Мистер Голдсмит, должно быть, воспринимал просьбы жены с тем же послушанием, с каким и приказы прямых начальников. Словно танк он надвинулся на Андрея, тараня его мощным животом.

— Мистер Стоун! — хорошо поставленным командирским голосом гаркнул полковник. — Я вынужден прибегнуть к силе! Интересы страны превыше всего. Вы понимаете меня?

Он оглянулся на полицейский лимузин с панелью красных и синих мигалок на крыше.

— Сэр! — Андрей лукаво посмотрел на Роберту. — Прибегать к силе опасно. Возможна вторая англо-бурская война…

— Прекрасно! — воскликнул полковник. — Считайте, она уже началась. И вы пленный. Вы все проиграли, мистер Стоун. Перевес на стороне женщин! Роберта берет вас в плен. Верно, девочка? — он спросил дочь, и та захлопала в ладоши. — Вы едете вместе с нами. Иного не дано.

Выиграв молниеносным ударом войну, полковник тяжело отдышался. Он вынул из кармана большой платок и теперь ежеминутно вытирал красное вспотевшее лицо. Андрею показалось, что полковник испытывает страшные мучения, парясь на солнце в мундире, и даже посочувствовал ему:

— Такая жара!

Полковник расхохотался, громко, заливисто.

— Отвыкли от теплых объятий родины, сэр? А я без солнца как ящер — теряю подвижность и желание жить. Жара — моя стихия!

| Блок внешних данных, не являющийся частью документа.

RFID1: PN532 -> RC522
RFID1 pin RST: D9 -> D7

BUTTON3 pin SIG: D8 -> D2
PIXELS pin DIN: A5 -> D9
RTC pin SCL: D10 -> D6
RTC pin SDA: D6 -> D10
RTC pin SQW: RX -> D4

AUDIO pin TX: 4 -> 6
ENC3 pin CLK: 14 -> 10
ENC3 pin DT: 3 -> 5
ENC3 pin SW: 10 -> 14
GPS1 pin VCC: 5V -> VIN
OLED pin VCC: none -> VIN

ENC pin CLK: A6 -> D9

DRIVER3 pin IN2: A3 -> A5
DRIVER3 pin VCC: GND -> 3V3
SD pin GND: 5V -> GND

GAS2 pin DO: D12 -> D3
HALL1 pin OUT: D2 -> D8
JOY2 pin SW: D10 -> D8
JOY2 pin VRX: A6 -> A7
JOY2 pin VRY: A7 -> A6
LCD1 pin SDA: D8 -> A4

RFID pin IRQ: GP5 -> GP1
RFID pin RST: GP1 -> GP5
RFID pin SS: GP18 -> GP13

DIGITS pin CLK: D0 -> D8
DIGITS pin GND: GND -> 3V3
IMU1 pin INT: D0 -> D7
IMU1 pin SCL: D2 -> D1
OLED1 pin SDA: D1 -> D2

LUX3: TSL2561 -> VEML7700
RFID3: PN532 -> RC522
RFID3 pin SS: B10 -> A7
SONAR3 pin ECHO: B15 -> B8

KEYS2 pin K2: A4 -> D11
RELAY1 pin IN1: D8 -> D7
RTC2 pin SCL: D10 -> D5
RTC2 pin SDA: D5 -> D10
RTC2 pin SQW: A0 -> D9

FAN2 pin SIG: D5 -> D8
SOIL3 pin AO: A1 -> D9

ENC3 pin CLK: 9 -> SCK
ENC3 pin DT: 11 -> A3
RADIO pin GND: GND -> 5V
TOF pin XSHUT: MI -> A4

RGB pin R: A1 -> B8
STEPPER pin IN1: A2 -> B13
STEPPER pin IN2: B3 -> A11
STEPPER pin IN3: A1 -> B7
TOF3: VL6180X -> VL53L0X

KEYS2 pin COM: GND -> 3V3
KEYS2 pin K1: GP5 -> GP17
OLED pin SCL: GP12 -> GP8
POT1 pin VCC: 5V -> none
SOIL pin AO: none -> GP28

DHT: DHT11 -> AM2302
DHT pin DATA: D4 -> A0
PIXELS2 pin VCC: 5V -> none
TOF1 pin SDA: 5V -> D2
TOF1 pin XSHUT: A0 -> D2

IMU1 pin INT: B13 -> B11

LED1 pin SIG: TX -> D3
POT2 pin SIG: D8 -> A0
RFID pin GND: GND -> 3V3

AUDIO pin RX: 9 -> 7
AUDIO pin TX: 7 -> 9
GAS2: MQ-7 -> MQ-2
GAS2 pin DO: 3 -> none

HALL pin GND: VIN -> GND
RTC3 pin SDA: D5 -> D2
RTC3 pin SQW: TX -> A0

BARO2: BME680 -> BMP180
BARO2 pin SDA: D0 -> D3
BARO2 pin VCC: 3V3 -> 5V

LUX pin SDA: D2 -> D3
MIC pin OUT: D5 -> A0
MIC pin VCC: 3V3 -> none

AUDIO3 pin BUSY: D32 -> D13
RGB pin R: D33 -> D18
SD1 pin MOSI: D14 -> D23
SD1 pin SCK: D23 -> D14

Он похохатывал и вытирал лицо платком. Похохатывал и утирался.

Андрей, обласканный и окруженный гостеприимством, провел на вилле Голдсмитов две недели. За это он в знак благодарности и дружбы написал портрет миссис Голдсмит. Прекрасную Пруденс он изобразил сидящей в плетеном кресле среди зелени сада. Полотно пронизывали лучи яркого света, и вся картина казалась легкой, невесомой, воздушной.

Тогда же он рассказал полковнику свою историю, сообщил, что его отец, живший в Люкхофе, уже умер, что он сам ликвидировал остатки хозяйства и покинул родину. Назвал соседку Кирхер, у которой в знак благодарности оставил часть своих картин.

И вот, как теперь выяснялось, та давняя и вроде бы безобидная поездка очень сгодилась. Замысел полностью оправдал себя.

По просьбе Мейхью Джерри Голдсмит отыскал фрау Кирхер и в виде образца выслал сюда одну из работ Стоуна-истинного — «Закат на Лимпопо». Почему он не прислал репродукцию с портрета Пруденс, Андрей так и не понял. Должно быть, полковник в отношениях с Мейхью старался вести себя крайне объективно.

Еще раз взглянув на репродукцию, которая лежала между ним и Мейхью, Андрей огорченно произнес:

— Вы задумывались, мистер Мейхью, над тем, что творите? Вы представляете, что теперь будет думать обо мне Голдсмит? Нет, вы не представляете. Зато мне от этого становится не по себе.

Он встал с видом решительным и непреклонным.

— Мне больше нечего делать здесь, на вилле Ринг, мистер Мейхью! Нечего! Прощайте. Обо всем, что случилось, доложите боссу сами. Пусть он разбирается, что к чему. Пусть оценит, какую глупость я сделал, оказав ему услугу!

— Мистер Стоун! — Мейхью выглядел испуганно. — Как вы могли подумать?! Помните, я вас предупреждал, что оказываться на пути великих людей столь же опасно, как опасно муравью попадать под ноги слона? Он может раздавить, даже не заметив, что кто-то пострадал. Но неужели у вас не было возможности убедиться в моей осмотрительности? Да, действительно я послал мистеру Голдсмиту запрос. Но это не было полицейской штучкой. Можете мне верить! Меня меньше всего гложет желание нанести ущерб вашей репутации. Я просил мистера Голдсмита аттестовать вас как мастера живописи, которого рекомендовали Диллеру. Можете убедиться. Вот интересующий вас ответ.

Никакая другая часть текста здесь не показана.